#### Passage for review
One of the defining features of viruses is that they rely on host proteins in order to reproduce. A host cell will often copy viral genes into RNAs and then translate those RNAs into proteins, for example. Typically, a mature virus that’s ready to spread to another cell has little more than viral proteins, the virus’s genetic material, and maybe some of the host’s membrane. It doesn’t need much else; all the proteins it needs to reproduce further should be present in the next cell it infects.
But some data released this week may have found an exception to this pattern. Members of the herpesvirus family appear to latch on to a protein in the first cell they infect and then carry this protein along with them to the next cell. This behavior might be helpful because of the normal targets of herpesviruses—neurons, which have a very unusual cell structure.
A long way to the nucleus
Like other viruses, herpesviruses start off by infecting cells that are exposed to the environment. But from there, they move on to nerve cells, where they take up residency, persisting even when there’s no overt indications of infection. These infected cells then serve as a launching point for re-establishing active infections, causing lifetime problems for anyone unfortunate enough to have been infected.

#### Data under study
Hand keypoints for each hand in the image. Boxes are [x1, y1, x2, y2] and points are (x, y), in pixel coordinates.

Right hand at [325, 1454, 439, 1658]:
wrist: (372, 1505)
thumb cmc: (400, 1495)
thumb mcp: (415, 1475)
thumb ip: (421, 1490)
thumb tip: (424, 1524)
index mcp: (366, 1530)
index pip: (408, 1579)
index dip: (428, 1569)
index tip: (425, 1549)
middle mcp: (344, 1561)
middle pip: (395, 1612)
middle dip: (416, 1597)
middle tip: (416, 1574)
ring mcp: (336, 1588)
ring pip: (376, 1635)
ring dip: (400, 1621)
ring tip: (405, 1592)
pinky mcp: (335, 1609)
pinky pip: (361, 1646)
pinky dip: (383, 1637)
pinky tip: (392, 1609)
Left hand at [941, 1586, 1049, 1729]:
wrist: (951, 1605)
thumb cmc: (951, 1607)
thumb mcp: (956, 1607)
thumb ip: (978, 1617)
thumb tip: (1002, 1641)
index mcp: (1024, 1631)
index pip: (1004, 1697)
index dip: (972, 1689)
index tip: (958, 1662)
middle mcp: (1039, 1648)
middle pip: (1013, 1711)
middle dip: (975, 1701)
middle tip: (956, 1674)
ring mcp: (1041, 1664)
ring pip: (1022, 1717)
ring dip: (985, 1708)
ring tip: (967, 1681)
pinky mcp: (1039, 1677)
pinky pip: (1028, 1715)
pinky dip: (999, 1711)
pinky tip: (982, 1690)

#### Required work
• A. Please rewrite the virus passage, starting at the words "But some data" and stopping after "have been infected.", with "herpesviruses" replaced by "herpes viruses".
• B. Answer these questions on the virus passage:
(i) What do members of the herpesvirus family carry from the first cell they infect to the next cell?
(ii) What are the normal targets of herpesviruses?
(iii) What kind of cells do herpesviruses infect first?
The listing comes from a separate source.

#### Per-task outputs
• A.
But some data released this week may have found an exception to this pattern. Members of the herpesvirus family appear to latch on to a protein in the first cell they infect and then carry this protein along with them to the next cell. This behavior might be helpful because of the normal targets of herpes viruses—neurons, which have a very unusual cell structure.
A long way to the nucleus
Like other viruses, herpes viruses start off by infecting cells that are exposed to the environment. But from there, they move on to nerve cells, where they take up residency, persisting even when there’s no overt indications of infection. These infected cells then serve as a launching point for re-establishing active infections, causing lifetime problems for anyone unfortunate enough to have been infected.

• B.
(i) A protein from the first cell they infect.
(ii) Neurons.
(iii) Cells that are exposed to the environment.